Theater : Uetersen: Ensemble der Hagebuttenbühne spielt gemeinsam mit Schülern

Noch täuschen die derben Scherze, die die Protagonisten austauschen, über die schwelenden Differenzen hinweg.
Noch täuschen die derben Scherze, die die Protagonisten austauschen, über die schwelenden Differenzen hinweg.

Theaterstück ist ein Gemeinschaftsprojekt mit dem Ludwig-Meyn-Gymnasium

shz.de von
09. November 2017, 12:30 Uhr

Uetersen | Mit „Der Vorname“ spielt das Ensemble der Uetersener Hagebuttenbühne derzeit am Ludwig-Meyn-Gymnasium. In dieser Gesellschaftskomödie beginnt ein Abendessen mit Freunden und Verwandten ganz harmlos, doch als ein werdender Vater den Namen preisgibt, den sein Sohn tragen soll, eskalieren die Dialoge, und unterschwellige Konflikte bahnen sich ihren Weg.

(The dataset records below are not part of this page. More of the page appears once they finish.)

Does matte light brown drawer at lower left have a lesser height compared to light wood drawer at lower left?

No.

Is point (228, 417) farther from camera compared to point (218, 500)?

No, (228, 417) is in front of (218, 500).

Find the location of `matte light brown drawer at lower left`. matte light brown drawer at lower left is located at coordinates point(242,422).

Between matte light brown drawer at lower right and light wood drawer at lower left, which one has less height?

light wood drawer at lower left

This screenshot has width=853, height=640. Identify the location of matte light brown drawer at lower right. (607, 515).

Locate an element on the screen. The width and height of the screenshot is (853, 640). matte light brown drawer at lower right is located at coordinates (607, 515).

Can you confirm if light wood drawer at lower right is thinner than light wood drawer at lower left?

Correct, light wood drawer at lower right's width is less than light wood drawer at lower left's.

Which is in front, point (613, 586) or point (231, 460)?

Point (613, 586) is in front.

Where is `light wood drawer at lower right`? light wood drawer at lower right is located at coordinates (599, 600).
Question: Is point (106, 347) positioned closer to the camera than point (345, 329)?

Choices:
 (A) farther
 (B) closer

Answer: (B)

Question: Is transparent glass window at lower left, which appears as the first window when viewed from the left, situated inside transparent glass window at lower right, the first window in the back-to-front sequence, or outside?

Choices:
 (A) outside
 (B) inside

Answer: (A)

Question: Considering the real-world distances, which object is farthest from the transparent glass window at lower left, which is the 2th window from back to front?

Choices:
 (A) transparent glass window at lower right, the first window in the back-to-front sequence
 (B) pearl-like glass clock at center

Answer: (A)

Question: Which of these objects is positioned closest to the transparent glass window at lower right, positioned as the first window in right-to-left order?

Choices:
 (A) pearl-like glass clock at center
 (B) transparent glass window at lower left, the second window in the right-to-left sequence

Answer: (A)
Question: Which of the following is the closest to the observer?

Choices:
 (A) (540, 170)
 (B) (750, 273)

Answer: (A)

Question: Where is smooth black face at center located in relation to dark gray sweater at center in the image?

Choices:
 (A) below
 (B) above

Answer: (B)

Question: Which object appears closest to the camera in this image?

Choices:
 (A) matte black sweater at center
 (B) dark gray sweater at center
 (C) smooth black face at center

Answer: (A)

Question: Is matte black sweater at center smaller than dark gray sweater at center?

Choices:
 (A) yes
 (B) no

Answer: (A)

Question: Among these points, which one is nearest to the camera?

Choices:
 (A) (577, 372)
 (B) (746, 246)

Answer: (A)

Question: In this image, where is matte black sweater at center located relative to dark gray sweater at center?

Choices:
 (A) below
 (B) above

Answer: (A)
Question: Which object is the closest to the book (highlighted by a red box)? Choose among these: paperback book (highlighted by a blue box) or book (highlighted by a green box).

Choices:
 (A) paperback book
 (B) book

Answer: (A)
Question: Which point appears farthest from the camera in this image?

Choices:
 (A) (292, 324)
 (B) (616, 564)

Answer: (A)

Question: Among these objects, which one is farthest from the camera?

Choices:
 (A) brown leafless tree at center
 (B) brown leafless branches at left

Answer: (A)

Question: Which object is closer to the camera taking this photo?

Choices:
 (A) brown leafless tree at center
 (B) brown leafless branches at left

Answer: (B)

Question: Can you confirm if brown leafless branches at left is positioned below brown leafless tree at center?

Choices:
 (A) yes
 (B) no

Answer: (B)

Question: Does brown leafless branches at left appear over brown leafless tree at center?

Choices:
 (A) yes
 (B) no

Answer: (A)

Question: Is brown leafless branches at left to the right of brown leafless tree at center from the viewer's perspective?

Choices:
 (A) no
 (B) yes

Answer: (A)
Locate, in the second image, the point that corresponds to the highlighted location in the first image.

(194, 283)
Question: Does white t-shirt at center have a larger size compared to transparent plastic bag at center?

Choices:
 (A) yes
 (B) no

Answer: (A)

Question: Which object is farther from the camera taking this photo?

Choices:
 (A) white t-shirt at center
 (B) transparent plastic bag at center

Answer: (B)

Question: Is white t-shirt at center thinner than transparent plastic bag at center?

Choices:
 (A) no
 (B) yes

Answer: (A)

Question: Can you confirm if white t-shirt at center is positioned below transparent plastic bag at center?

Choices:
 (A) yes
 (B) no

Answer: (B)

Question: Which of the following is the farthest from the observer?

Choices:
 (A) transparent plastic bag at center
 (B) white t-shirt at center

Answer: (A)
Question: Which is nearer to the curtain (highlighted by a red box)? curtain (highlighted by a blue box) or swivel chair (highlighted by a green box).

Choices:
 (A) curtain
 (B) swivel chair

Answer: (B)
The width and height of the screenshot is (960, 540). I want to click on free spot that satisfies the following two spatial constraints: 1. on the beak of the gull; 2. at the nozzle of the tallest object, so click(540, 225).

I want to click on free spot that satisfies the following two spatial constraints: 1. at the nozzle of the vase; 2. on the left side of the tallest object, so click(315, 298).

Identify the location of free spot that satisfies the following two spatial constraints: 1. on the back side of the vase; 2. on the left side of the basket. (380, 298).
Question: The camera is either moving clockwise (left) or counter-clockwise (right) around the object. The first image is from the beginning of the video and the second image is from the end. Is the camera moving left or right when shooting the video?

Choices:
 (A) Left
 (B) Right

Rund 100 Zuschauer kamen zur Premiere dieses Stücks aus der Feder von Matthieu Delaporte und Alexandre de la Patelliére in die Aula und lauschten dem Wortwitz der fünf Protagonisten. Auf der Bühne bereitete sich der liberal intellektuelle Literaturprofessor Pierre, gespielt von Oliver Rühmkorf, und seine Frau Élisabeth (Marnie Rühmkorf) auf ein gemeinsames Abendessen mit Élisabeths erfolgreichem Bruder Vincent (Jan Rehbein), dessen schwangerer Frau Anna (Carolin Gill) sowie Élisabeths Jugendfreund Claude (Hendrik Bohn) vor. Innensicht in die Figuren vermittelte dem Publikum zunächst Vincent, der die Gastgeber und ihre Gäste kommentierte und charakterisierte. „Claude ist nicht aufbrausend, nicht unehrlich, irgendwie ist er immer ‚nicht‘“, erfuhr es das Publikum. Und: „Claude ist dieser Typ Mann, zu dem man geht, wenn man Kummer hat, sie sind echte Freunde seit langer Zeit.“

Als die Gäste dann die Bühne betreten, wirkt zunächst noch alles im Lot, wenngleich sich in der Derbheit der Scherze schon Missstimmungen anbahnen. „Hast du eine gute Autoversicherung?“, fragt Vincent seinen Schwager. „Wieso?“, erwidert der. „Ich habe einen kleinen Kratzer in das Auto unten gemacht und deine Telefonnummer hinterlassen“, behauptet Vincent, und er selbst lacht am lautesten über seinen Witz.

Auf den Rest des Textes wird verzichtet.